Lidar Cross Section Calculation
The lidar cross section \(\sigma\) is calculated using the illuminated target area \(A\), following [Wagner, 2010], Eq. 14. It is assumed that each sub-ray either fully hits the target or does not hit at all; partial hits are treated as full hits in intensity simulation.
\[\sigma = 4\pi \cdot \text{BDRF}_r \cdot A \cdot \cos(\varphi)\]Received Intensity via Lidar-Radar Equation
The received intensity \(I\) is computed using the lidar-radar equation, including atmospheric attenuation [Carlsson et al., 2001]:
\[I = \frac{I_0 \cdot D_r^2 \cdot \eta_{\text{sys}} \cdot \sigma}{4\pi \cdot R^4 \cdot B_t^2 \cdot \exp\left( \frac{2\pi^2 r^2 w_0^2}{\lambda^2 (R_0^2 + R^2)} + 2 R a_e \right)} \cdot 10^9\]where:
\(I_0\) is the average pulse intensity,
\(D_r\) is the receiver diameter,
\(\eta_{\text{sys}}\) is the system efficiency,
\(R\) is the target range,
\(r\) is the sub-ray radius (distance from the central sub-ray),
\(B_t\) is the beam divergence,
\(w_0\) is the beam waist radius,
\(\lambda\) is the scanner wavelength,
\(R_0\) is the beam waist range (minimum range),
\(a_e\) is the atmospheric extinction coefficient, computed as:
\[a_e = \frac{3.91}{V_M} \left( \frac{\lambda}{0.55} \right)^{-q}\]with the exponent \(q\) defined piecewise:
\[\begin{split}q = \begin{cases} 1.6, & \text{if } V_M > 50\ \text{km} \\ 1.3, & \text{if } 50\ \text{km} > V_M > 6\ \text{km} \\ 0.585 \cdot V_M^{0.33}, & \text{otherwise} \end{cases}\end{split}\]where \(V_M\) is the atmospheric visibility.
References
Wagner, W. (2010). Radiometric calibration of small-footprint full-waveform airborne laser scanner measurements: Basic physical concepts. ISPRS Journal of Photogrammetry and Remote Sensing, 65(6), 505–513. doi:10.1016/j.isprsjprs.2010.06.007.

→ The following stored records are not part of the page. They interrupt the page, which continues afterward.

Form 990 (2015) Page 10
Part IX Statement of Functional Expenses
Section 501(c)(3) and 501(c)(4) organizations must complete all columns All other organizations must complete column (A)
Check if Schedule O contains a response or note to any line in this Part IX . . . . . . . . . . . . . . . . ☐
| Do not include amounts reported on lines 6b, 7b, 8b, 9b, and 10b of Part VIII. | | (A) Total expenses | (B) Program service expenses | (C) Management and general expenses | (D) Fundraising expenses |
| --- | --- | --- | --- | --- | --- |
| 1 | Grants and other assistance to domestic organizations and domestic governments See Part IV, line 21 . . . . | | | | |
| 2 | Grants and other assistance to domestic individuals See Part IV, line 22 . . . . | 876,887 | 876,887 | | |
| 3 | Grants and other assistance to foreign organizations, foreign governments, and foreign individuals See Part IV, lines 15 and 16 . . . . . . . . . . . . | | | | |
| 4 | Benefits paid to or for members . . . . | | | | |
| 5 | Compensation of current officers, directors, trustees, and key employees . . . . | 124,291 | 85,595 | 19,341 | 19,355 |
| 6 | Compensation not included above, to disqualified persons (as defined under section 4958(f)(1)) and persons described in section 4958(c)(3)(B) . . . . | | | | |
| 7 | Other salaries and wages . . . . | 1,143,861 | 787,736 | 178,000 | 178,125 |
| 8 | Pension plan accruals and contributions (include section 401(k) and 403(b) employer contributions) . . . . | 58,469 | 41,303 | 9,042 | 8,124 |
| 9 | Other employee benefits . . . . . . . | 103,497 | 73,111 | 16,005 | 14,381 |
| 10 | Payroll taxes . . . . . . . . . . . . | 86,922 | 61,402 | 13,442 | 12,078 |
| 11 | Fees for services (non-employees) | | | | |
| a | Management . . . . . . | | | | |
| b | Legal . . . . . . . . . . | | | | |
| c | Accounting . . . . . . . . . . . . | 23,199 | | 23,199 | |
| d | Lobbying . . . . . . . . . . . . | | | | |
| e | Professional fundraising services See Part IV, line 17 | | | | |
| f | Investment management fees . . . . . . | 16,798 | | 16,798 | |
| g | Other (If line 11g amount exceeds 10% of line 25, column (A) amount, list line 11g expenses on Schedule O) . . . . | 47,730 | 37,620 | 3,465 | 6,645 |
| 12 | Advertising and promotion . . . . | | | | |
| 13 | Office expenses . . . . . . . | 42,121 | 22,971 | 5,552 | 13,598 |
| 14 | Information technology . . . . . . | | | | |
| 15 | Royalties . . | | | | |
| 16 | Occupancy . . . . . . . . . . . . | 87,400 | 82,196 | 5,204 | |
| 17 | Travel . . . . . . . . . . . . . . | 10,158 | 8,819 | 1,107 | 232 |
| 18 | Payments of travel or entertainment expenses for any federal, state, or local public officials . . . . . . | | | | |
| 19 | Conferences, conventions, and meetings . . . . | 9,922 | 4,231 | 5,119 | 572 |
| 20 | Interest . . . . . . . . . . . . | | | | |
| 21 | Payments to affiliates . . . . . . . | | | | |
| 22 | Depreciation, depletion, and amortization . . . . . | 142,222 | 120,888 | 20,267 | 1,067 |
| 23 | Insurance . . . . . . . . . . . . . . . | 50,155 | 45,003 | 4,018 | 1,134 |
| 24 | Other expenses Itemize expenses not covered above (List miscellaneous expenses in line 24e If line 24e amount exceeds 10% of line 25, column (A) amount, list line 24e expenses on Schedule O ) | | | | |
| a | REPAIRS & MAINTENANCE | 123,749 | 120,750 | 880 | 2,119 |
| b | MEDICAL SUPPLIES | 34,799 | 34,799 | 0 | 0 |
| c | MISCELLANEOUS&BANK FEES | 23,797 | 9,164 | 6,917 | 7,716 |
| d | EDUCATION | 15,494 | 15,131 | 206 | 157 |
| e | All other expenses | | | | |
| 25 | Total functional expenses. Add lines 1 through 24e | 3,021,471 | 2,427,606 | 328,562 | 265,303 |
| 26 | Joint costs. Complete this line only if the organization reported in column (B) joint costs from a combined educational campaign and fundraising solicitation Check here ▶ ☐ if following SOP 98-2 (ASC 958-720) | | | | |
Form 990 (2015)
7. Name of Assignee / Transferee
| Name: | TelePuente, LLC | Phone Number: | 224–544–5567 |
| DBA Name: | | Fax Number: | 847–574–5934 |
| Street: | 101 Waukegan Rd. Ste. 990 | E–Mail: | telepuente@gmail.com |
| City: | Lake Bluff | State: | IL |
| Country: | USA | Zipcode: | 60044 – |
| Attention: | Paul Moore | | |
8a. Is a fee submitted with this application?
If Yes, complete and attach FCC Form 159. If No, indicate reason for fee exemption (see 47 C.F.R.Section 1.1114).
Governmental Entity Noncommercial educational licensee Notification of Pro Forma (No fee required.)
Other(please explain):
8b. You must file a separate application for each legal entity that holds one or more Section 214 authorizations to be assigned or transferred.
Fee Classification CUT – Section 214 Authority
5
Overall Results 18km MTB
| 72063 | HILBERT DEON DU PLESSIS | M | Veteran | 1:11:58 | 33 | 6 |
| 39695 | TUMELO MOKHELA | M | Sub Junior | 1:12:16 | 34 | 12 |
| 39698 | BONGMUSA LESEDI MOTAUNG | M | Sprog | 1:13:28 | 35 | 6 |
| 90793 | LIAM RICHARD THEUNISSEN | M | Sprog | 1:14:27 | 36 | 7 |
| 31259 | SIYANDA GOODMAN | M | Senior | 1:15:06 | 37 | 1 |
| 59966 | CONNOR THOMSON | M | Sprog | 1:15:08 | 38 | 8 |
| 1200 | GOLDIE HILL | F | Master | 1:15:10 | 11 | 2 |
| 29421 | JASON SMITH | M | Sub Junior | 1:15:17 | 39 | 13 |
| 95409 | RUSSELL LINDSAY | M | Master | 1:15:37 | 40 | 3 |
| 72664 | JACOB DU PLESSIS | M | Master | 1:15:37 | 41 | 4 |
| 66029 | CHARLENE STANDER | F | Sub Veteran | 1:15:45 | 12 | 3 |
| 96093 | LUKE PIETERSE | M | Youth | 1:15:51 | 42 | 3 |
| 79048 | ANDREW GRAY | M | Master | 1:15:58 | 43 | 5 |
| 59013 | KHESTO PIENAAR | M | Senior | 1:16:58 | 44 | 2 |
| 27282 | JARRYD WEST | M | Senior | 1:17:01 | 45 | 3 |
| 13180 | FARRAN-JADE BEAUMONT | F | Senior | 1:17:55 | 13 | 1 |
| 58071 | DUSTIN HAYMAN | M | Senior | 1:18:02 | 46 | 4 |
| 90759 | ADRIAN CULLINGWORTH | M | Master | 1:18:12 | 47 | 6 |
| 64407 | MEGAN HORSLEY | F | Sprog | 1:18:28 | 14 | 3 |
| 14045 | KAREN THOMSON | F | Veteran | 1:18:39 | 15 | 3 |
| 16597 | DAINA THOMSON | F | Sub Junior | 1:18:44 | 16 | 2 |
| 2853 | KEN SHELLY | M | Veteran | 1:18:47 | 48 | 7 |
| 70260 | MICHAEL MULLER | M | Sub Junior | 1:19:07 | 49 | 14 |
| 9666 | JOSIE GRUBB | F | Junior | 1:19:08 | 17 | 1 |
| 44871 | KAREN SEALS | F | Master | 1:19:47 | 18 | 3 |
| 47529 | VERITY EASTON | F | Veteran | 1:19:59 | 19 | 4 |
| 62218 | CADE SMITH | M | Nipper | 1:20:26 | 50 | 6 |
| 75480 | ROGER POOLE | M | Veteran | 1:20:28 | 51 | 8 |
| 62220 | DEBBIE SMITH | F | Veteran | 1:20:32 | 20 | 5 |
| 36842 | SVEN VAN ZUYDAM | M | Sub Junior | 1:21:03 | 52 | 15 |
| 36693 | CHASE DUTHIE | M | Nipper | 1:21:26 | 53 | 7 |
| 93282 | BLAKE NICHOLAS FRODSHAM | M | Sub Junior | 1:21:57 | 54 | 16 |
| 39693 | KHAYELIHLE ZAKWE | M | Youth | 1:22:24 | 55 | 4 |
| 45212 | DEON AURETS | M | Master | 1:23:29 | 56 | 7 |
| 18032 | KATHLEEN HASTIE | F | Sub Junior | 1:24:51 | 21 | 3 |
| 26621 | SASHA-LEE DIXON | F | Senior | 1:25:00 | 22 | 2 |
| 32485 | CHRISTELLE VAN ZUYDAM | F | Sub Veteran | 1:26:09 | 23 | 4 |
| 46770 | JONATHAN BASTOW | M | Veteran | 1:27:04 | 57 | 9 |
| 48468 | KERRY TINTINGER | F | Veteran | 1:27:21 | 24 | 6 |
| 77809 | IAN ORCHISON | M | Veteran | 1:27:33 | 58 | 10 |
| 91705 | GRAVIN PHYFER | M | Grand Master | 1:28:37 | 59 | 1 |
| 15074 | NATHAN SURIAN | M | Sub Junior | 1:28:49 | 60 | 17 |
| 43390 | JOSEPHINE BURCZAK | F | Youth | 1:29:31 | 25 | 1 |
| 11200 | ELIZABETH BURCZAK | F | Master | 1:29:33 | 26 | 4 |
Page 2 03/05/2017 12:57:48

Jutzi, B., & Gross, H. (2009). Normalization Of Lidar Intensity Data Based On Range And Surface Incidence Angle. In Int. Arch. Photogramm. Remote Sens. Spat. Inf. Sci, volume XXXVIII-3/W8, 213–218. URL: https://www.isprs.org/proceedings/xxxviii/3-w8/papers/213_laserscanning09.pdf, doi:10.24406/PUBLICA-FHG-362664.
Carlsson, T., Steinvall, O., & Letalick, D. (2001). Signature simulation and signal analysis for 3-D laser radar. Sewdish defence research agency (Sensorteknik, Totalförsvarets forskningsinstitut, FOI), 57. URL: https://www.foi.se/rest-api/report/FOI-R--0163--SE.
Phong, B. T. (1975). Illumination for computer generated pictures. Commun. ACM, 18(6), 311–317. doi:10.1145/360825.360839.